The ‘Asian flu’ of 1997–8, the Mexican meltdown and ‘Tequila hangover’ of 1994–5, and the European Monetary System (EMS) crisis of 1992–3 are three samples of speculative attacks on fixed exchange rate regimes. These currency crises generally involved countries in the same region. Once a country had suffered a speculative attack – Thailand in 1997, Mexico in 1994, Finland in 1992 – other countries in the same region were disproportionately likely to be attacked themselves.
Why? One explanation is that currency crises tend to spread through a region because countries are linked by trade, and trade tends to be regional. Once Thailand floated the baht, its main trade competitors (for example, Malaysia and Indonesia) were suddenly at a competitive disadvantage, and so were themselves likely to be attacked. The spread of currency crises thus reflects international trade patterns: countries that trade and compete with the targets of speculative attacks are themselves likely to be attacked.

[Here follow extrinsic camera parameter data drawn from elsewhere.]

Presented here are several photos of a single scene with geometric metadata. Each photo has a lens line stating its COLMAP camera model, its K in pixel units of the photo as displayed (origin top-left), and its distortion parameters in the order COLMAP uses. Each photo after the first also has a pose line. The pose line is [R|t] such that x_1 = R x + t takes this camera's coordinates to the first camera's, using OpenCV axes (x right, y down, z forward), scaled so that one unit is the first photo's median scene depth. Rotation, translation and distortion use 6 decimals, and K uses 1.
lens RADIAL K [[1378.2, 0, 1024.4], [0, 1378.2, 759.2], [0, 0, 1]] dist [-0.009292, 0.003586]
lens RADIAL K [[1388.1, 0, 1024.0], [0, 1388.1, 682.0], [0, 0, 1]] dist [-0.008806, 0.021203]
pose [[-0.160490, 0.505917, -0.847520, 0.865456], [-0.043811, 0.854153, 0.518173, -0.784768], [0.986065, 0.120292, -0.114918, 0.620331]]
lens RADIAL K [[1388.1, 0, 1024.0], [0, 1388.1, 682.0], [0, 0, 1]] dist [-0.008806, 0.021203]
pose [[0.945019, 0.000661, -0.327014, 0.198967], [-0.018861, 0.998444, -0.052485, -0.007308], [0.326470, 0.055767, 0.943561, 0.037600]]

Prima facie, then, trade linkages seem like an obvious place to look for a regional explanation of currency crises. But most economists think about currency crises using variants of two standard models of speculative attacks. The ‘first-generation’ models of, for example, Krugman (1979) direct attention to inconsistencies between an exchange rate commitment and domestic economic fundamentals such as an underlying excess creation of domestic credit, typically prompted by a fiscal imbalance. The ‘second-generation’ models of, for example, Obstfeld (1986) view currency crises as shifts between different monetary policy equilibria in response to self-fulfilling speculative attacks.